STUDY LOCAL HABITS AND PATTERNS
People are habitual; we tend to follow certain patterns daily. Some patterns are interrupted by traveling, and others are interrupted by unusual circumstances. Nonetheless, if observed over several weeks, it would be very easy to predict the patterns. One of the tricks in the retail business is to locate your units within the existing travel patterns of a majority of people in an area. This will permit you to intercept consumers without requiring them to change their patterns. People resist change, so it pays to capitalize upon it. Get into the pattern!
One must determine competition and measure its importance. You should know the competitors’ location, sales, merchandise mix, pricing, service-level, strengths, weaknesses and other elements important to individual operators.
UNDERSTAND VISIBILITY AND EXPOSURE
Visibility is a location’s ability to be seen; exposure is being seen and recognized over a long period of time.
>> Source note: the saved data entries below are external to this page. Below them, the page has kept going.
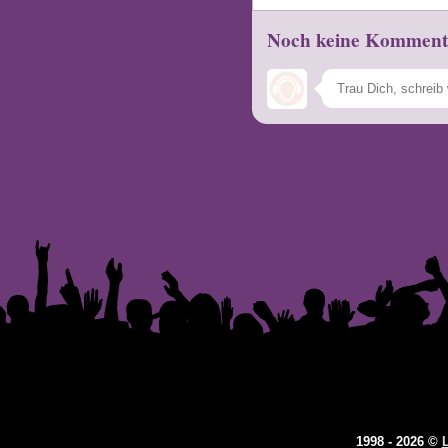
Noch keine Komment
1998 - 2026 ©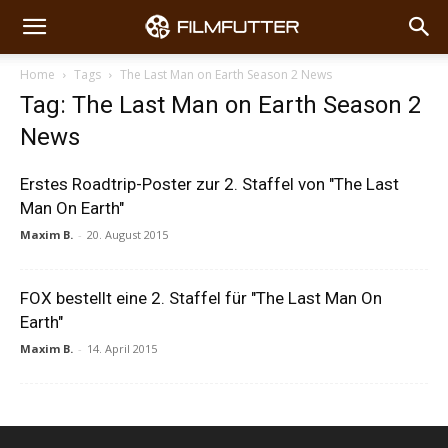
Home
Tags
The Last Man on Earth Season 2 News
Tag: The Last Man on Earth Season 2
News
Erstes Roadtrip-Poster zur 2. Staffel von "The Last
Man On Earth"
Maxim B.
-
20. August 2015
FOX bestellt eine 2. Staffel für "The Last Man On
Earth"
Maxim B.
-
14. April 2015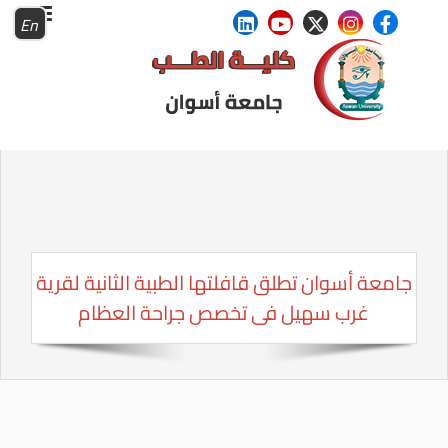
En
جامعة أسوان تطلق قافلتها الطبية الثانية لقرية
غرب سهيل فى تخصص جراحة العظام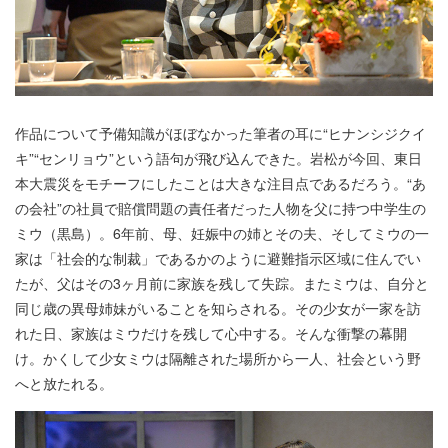
作品について予備知識がほぼなかった筆者の耳に“ヒナンシジクイ
キ”“センリョウ”という語句が飛び込んできた。岩松が今回、東日
本大震災をモチーフにしたことは大きな注目点であるだろう。“あ
の会社”の社員で賠償問題の責任者だった人物を父に持つ中学生の
ミウ（黒島）。6年前、母、妊娠中の姉とその夫、そしてミウの一
家は「社会的な制裁」であるかのように避難指示区域に住んでい
たが、父はその3ヶ月前に家族を残して失踪。またミウは、自分と
同じ歳の異母姉妹がいることを知らされる。その少女が一家を訪
れた日、家族はミウだけを残して心中する。そんな衝撃の幕開
け。かくして少女ミウは隔離された場所から一人、社会という野
へと放たれる。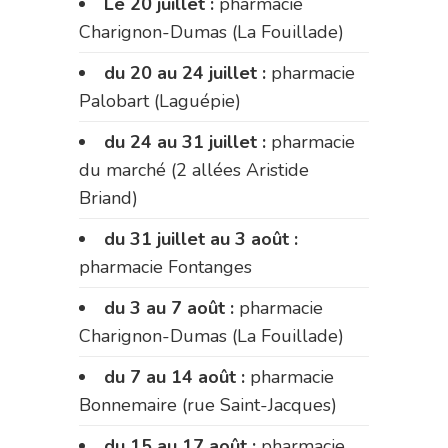
Le 20 juillet :
pharmacie
Charignon-Dumas (La Fouillade)
du 20 au 24 juillet :
pharmacie
Palobart (Laguépie)
du 24 au 31 juillet :
pharmacie
du marché (2 allées Aristide
Briand)
du 31 juillet au 3 août :
pharmacie Fontanges
du 3 au 7 août :
pharmacie
Charignon-Dumas (La Fouillade)
du 7 au 14 août :
pharmacie
Bonnemaire (rue Saint-Jacques)
du 15 au 17 août :
pharmacie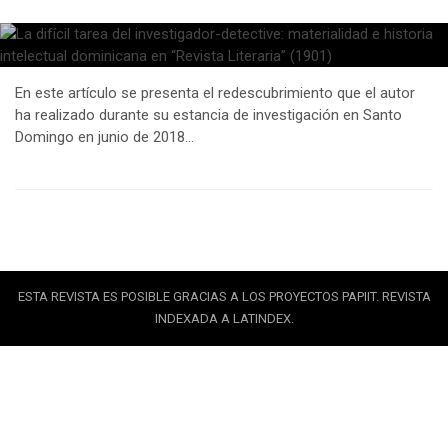
En este artículo se presenta el redescubrimiento que el autor
ha realizado durante su estancia de investigación en Santo
Domingo en junio de 2018…
ESTA REVISTA ES POSIBLE GRACIAS A LOS PROYECTOS PAPIIT. REVISTA
INDEXADA A LATINDEX.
Visibility can create opportunities for impulse shopping while exposure influences patterns and decision making over time.
REALISTICALLY ESTIMATE YOUR POTENTIAL SALES
Historically, sales of a prospective store have been estimated on the back of an envelope or a receipt book. Estimating sales is a difficult process. Conversely, if done with honesty, it can provide guideline to maximize opportunity and avoid major loss of thousands or even hundreds of thousands of dollars. It pays to make the effort.
EVALUATE LOCATIONAL ECONOMICS
A good deal on a location may be a bad deal in the long run. Remember, we most often get only what we pay for. Select good locations and negotiate hard for a fair price. Evaluating the market and selecting the right location is as important as creating the menu or designing the store. A bad location rarely is overcome, no matter how much personality and merchandising expertise you have.